Als ich mich nach gut zwei Wochen wieder an die Arbeit am Buch machte, war ich immer noch gut im Zeitplan, aber es spießte sich einfach zu viel. Zahlreiche Rechercheanfragen, teils noch aus dem Jänner waren immer noch unbeantwortet. Für viele Orte konnte ich keine Öffnungszeiten nennen, weil immer noch kein Mensch weiß, wie und wann wieder geöffnet wird. Teils waren Webseiten nicht mehr auffindbar. Viele Örtlichkeiten sind schlicht geschlossen und ich konnte keine Fotos machen.

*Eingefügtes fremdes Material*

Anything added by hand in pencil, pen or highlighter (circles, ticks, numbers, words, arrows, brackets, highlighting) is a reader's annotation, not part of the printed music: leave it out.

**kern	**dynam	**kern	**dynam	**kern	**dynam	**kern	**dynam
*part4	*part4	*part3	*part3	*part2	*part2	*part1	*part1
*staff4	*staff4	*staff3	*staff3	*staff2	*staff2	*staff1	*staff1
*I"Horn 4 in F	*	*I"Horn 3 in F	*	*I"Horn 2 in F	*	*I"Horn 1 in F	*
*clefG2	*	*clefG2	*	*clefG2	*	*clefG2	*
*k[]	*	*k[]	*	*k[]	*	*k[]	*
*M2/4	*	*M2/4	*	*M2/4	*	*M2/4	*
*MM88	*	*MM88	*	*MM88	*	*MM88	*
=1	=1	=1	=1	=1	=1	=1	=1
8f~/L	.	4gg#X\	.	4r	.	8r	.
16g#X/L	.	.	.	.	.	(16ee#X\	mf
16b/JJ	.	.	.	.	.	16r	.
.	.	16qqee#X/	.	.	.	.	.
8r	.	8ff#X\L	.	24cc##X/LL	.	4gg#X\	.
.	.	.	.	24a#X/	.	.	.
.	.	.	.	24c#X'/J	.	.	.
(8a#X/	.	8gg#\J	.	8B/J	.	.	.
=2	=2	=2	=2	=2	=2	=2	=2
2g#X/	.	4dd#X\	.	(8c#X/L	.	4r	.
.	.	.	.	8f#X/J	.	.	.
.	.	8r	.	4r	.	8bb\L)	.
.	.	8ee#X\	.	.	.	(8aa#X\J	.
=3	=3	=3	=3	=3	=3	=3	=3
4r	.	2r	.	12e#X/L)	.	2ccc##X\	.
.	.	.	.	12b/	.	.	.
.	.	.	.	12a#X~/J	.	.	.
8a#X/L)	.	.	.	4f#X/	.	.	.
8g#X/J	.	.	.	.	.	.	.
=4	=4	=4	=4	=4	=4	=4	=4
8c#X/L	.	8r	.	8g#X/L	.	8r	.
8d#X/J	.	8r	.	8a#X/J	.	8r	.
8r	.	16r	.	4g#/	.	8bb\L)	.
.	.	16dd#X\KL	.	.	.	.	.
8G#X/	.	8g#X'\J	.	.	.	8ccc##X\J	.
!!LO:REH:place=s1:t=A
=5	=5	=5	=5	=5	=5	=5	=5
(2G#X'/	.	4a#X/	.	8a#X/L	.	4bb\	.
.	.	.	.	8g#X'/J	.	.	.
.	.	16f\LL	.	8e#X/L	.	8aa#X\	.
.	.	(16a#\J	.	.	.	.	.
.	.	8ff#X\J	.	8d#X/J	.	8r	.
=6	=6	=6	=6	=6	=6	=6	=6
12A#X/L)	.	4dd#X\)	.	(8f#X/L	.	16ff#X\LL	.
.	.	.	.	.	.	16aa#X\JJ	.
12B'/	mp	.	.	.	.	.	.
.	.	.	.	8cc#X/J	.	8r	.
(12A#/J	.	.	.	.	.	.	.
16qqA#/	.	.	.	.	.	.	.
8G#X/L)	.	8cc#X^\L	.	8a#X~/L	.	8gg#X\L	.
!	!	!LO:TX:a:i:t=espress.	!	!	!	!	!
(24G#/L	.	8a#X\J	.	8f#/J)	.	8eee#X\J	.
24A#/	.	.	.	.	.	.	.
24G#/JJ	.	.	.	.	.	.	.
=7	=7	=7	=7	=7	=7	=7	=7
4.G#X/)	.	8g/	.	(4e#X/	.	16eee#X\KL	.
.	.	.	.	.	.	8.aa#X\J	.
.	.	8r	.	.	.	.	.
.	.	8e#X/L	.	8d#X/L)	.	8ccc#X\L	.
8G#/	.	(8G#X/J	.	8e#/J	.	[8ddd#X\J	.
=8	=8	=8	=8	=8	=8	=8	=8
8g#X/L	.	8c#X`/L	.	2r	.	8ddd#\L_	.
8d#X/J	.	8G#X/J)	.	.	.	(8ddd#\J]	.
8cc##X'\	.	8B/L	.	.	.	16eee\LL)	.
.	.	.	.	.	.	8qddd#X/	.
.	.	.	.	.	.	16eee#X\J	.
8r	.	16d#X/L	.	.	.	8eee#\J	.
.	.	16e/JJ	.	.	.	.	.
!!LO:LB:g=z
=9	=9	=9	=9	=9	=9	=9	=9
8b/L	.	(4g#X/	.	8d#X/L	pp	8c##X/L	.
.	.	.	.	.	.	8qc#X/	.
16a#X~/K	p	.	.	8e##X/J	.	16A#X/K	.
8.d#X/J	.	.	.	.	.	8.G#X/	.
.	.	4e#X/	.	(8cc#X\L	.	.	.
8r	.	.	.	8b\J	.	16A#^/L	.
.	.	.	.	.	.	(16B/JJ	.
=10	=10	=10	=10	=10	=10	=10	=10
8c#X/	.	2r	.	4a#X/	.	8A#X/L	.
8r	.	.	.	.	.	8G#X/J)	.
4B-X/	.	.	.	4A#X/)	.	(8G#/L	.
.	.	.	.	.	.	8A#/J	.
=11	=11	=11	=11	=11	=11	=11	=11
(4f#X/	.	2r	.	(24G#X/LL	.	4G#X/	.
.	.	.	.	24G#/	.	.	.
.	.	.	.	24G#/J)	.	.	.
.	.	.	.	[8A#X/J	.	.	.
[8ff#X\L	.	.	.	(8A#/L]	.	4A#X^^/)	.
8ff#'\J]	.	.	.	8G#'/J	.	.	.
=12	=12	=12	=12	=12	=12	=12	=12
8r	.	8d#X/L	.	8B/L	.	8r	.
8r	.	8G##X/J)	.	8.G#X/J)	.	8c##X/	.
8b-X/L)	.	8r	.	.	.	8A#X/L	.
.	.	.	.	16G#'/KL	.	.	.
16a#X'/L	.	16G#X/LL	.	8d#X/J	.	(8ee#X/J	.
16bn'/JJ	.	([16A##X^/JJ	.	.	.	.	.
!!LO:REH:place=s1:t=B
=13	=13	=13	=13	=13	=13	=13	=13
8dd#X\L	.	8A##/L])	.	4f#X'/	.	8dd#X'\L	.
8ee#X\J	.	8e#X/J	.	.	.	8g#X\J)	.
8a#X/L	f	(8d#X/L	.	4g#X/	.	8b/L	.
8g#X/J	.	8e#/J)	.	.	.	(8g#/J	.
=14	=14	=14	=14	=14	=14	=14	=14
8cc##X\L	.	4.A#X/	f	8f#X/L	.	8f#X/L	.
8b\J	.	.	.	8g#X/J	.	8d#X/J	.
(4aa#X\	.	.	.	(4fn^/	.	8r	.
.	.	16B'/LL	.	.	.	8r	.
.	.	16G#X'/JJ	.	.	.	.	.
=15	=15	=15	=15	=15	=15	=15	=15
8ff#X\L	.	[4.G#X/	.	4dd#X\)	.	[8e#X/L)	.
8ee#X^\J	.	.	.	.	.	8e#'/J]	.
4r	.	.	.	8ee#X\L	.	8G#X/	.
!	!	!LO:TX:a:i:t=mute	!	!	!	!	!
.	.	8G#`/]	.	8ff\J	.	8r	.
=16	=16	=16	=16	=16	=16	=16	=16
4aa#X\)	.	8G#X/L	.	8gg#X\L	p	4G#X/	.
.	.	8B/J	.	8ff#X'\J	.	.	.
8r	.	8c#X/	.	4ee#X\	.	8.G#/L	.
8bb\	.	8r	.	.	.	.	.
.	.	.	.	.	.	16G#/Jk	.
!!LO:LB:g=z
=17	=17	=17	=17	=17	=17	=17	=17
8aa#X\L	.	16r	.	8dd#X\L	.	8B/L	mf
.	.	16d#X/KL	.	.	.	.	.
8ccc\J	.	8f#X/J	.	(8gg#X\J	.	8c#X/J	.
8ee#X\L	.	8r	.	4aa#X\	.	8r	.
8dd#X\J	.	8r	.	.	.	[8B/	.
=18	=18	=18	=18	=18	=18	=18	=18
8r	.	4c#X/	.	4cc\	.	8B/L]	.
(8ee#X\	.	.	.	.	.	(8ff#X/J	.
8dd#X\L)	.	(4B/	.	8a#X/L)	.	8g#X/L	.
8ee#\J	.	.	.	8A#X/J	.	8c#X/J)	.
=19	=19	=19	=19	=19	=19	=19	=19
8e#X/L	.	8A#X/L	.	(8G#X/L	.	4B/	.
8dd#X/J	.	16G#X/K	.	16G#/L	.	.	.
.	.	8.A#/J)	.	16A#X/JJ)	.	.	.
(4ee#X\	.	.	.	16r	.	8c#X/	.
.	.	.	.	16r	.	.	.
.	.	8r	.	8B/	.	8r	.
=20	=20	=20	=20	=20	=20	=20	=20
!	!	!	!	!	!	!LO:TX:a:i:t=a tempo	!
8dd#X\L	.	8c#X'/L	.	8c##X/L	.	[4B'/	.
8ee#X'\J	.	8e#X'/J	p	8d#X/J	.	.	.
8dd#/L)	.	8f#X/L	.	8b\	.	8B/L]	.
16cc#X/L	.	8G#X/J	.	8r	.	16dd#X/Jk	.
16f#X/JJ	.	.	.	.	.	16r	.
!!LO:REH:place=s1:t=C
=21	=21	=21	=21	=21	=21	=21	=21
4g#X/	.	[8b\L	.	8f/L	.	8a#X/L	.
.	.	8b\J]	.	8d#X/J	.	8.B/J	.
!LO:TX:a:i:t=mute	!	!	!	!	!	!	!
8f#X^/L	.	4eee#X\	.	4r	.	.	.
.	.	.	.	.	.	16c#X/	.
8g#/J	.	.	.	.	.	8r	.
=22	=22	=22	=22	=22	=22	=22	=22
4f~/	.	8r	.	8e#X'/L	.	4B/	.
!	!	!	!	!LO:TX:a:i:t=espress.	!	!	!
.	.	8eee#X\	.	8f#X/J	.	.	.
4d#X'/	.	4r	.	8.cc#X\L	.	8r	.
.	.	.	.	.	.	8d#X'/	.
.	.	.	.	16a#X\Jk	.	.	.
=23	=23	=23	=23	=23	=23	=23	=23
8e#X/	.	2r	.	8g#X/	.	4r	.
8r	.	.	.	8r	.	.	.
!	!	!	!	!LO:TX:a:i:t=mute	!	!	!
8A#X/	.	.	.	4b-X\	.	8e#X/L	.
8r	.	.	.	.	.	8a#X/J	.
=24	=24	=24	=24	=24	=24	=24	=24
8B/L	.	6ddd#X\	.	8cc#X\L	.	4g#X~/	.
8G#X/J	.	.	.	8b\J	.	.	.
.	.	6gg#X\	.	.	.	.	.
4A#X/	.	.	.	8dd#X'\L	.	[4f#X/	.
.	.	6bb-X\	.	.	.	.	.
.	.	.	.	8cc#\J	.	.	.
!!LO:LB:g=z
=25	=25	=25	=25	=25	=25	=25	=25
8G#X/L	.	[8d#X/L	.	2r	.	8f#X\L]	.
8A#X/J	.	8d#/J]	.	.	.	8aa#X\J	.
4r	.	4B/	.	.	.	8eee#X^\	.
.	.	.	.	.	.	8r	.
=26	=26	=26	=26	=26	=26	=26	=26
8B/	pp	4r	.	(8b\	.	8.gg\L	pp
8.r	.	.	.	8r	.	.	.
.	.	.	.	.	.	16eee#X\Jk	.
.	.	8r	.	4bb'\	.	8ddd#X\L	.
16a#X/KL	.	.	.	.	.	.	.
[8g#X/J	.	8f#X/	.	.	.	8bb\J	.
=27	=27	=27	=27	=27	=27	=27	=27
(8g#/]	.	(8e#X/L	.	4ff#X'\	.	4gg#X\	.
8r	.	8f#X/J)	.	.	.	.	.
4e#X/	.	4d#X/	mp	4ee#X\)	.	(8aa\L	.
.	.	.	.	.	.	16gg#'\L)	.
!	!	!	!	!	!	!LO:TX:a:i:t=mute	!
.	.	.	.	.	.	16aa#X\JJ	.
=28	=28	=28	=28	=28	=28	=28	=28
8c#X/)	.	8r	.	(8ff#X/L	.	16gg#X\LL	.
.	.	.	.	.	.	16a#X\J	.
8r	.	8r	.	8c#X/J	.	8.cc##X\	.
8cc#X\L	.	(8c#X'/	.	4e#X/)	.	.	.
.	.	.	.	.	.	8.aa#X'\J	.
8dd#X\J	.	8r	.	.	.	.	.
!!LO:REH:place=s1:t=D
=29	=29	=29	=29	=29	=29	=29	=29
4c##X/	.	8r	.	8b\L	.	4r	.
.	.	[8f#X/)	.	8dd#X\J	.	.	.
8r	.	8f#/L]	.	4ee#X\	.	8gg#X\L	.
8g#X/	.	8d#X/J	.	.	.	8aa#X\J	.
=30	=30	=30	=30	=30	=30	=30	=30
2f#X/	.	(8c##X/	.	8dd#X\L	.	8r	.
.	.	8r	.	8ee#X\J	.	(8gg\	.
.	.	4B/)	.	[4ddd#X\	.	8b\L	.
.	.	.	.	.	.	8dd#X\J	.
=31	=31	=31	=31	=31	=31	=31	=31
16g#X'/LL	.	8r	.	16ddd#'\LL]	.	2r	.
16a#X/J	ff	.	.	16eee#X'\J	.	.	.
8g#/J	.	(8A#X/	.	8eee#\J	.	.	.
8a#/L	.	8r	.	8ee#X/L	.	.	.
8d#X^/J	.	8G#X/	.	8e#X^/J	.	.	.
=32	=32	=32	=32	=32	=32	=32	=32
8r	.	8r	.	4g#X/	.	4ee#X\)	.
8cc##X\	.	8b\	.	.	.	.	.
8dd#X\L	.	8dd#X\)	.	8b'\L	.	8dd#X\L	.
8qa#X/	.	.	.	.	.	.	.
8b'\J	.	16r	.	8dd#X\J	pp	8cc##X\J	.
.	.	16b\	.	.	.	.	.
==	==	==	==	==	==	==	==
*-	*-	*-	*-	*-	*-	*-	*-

Chaos hat sich breit gemacht

Für mich ein echtes Chaos, denn ich arbeite meist sehr strukturiert. Das hat viel mit meiner ehemaligen Krebserkrankung zu tun, der ich auch mein Chemobrain verdanken darf. Das fordert meinen Alltag und setzt auch meinen mentalen Fähigkeiten engere Grenzen.
Ein paar Ungereimtheiten im Hintergrund, sozusagen die fehlenden I-Tüpfelchen, haben mich dann letztlich dazu bewogen, die Reißleine zu ziehen und von meinem Herzensprojekt Abschied zu nehmen.

Tut Scheitern weh?

Tut das weh? Ja, ein klein wenig. Ich habe schon unzählige Stunden in das Projekt investiert und erhalte jetzt natürlich kein Honorar. Aber das Wissen, das ich mir zusätzlich angeeignet habe, ist unbezahlbar. Das geht nicht verloren. Mir ist meine Gesundheit viel wichtiger als mein Name auf einem weiteren Buch. Ich fühle mich unheimlich erleichtert und eine große Last ist von meinen Schultern gefallen.

Ist das ein Scheitern? Natürlich! In einer gewissen Weise bin ich in meinem Vorhaben gescheitert.

Anderseits habe ich mir gegenüber die Größe erwiesen, scheitern zu dürfen. Das ist viel wert.